Oh yes, people might talk about living in fear, but they really don’t know what it’s like. Sixteen and a half years of dreading the knock at the door, trusting no-one… Every night he would lie awake next to one of his 6012 concubines, before sending her away unsatisfied, back to be locked inside the now rather towering edifice they called the Concubine Wing of the Palace so that she could not talk to any outsiders about his lack of sexual prowess.
He’d been allowed – or rather he had ordered it and it had been made to happen - one new concubine to be allocated to him for every day of his reign, but he no longer enjoyed, (nor did he have the stamina for) the novelty any more. Perhaps, if it wouldn’t be seen as a sign of weakness, he should have rescinded the order, because the whole routine of getting to know them and having to have them thoroughly searched for all the latest hi-tech tools that even the most lowly of assassins carried these days tended to make it a bit of a long evening, which he’d rather have spent alone with wife number 2, watching the perpetual cycle of old reruns of his speeches on Presidential Holochannel 01, from back in the days when the people still loved him.
Or at least he’d thought they had.
From what he was reading across the NewsNet he was really beginning to doubt that they ever had, despite the pictures in every home and the statues on every street. The rebels seemed to be gaining popularity these days, despite his best efforts, and more and more people seemed to be calling for his head, even some of the so-called Liberals.
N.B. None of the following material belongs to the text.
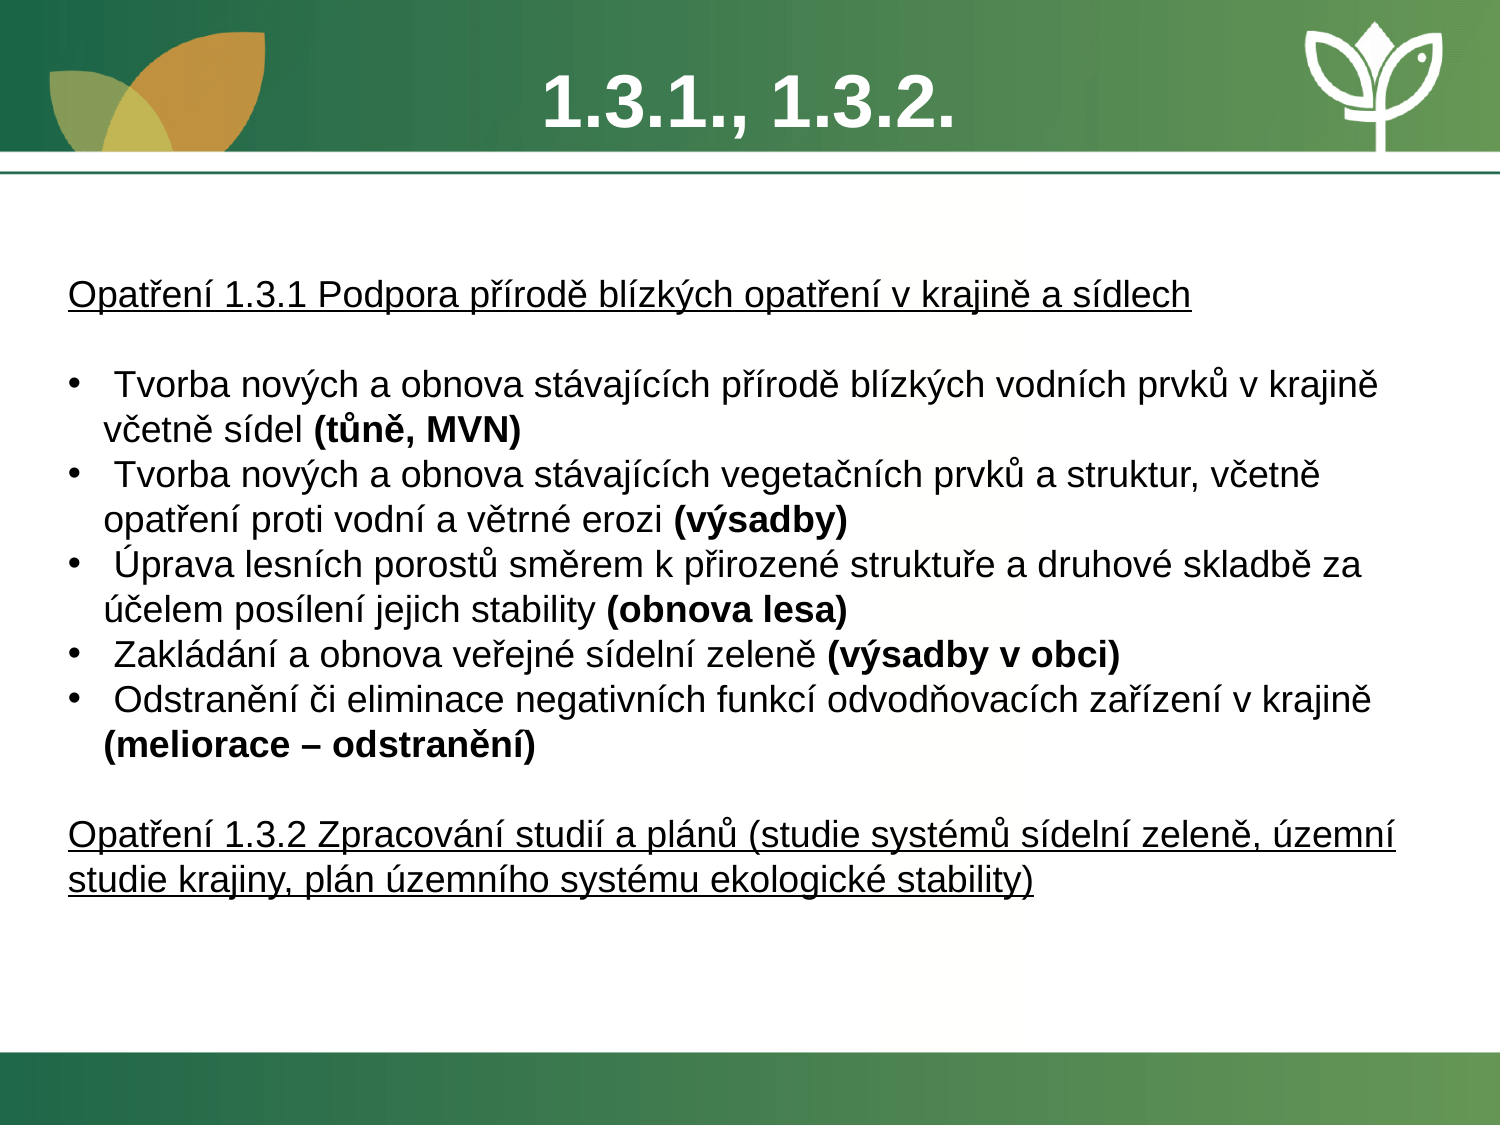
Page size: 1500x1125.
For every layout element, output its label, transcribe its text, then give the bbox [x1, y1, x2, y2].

picture [0, 0, 1500, 1125]
text_box Opatření 1.3.1 Podpora přírodě blízkých opatření v krajině a sídlech Tvorba nových a obnova stávajících přírodě blízkých vodních prvků v krajině včetně sídel (tůně, MVN) Tvorba nových a obnova stávajících vegetačních prvků a struktur, včetně opatření proti vodní a větrné erozi (výsadby) Úprava lesních porostů směrem k přirozené struktuře a druhové skladbě za účelem posílení jejich stability (obnova lesa) Zakládání a obnova veřejné sídelní zeleně (výsadby v obci) Odstranění či eliminace negativních funkcí odvodňovacích zařízení v krajině (meliorace – odstranění) Opatření 1.3.2 Zpracování studií a plánů (studie systémů sídelní zeleně, územní studie krajiny, plán územního systému ekologické stability) [53, 172, 1425, 908]
title 1.3.1., 1.3.2. [75, 45, 1425, 102]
Oh, of course, they could justify his execution with all their beliefs if they chose to. It all depended upon who you were. Take one leading political leader out and it’s all lamentation and woe ands wailing and gnashing of teeth and asking “Why???” but take out another, whose style of leadership you just happen to disagree with and suddenly it’s all jubilation and rejoicing.
Hypocritical bastards! Well, he wouldn’t give them the satisfaction.
He took a deep breath, steadied his hand and reached for the cup…
Is it ever a good day to die I wonder?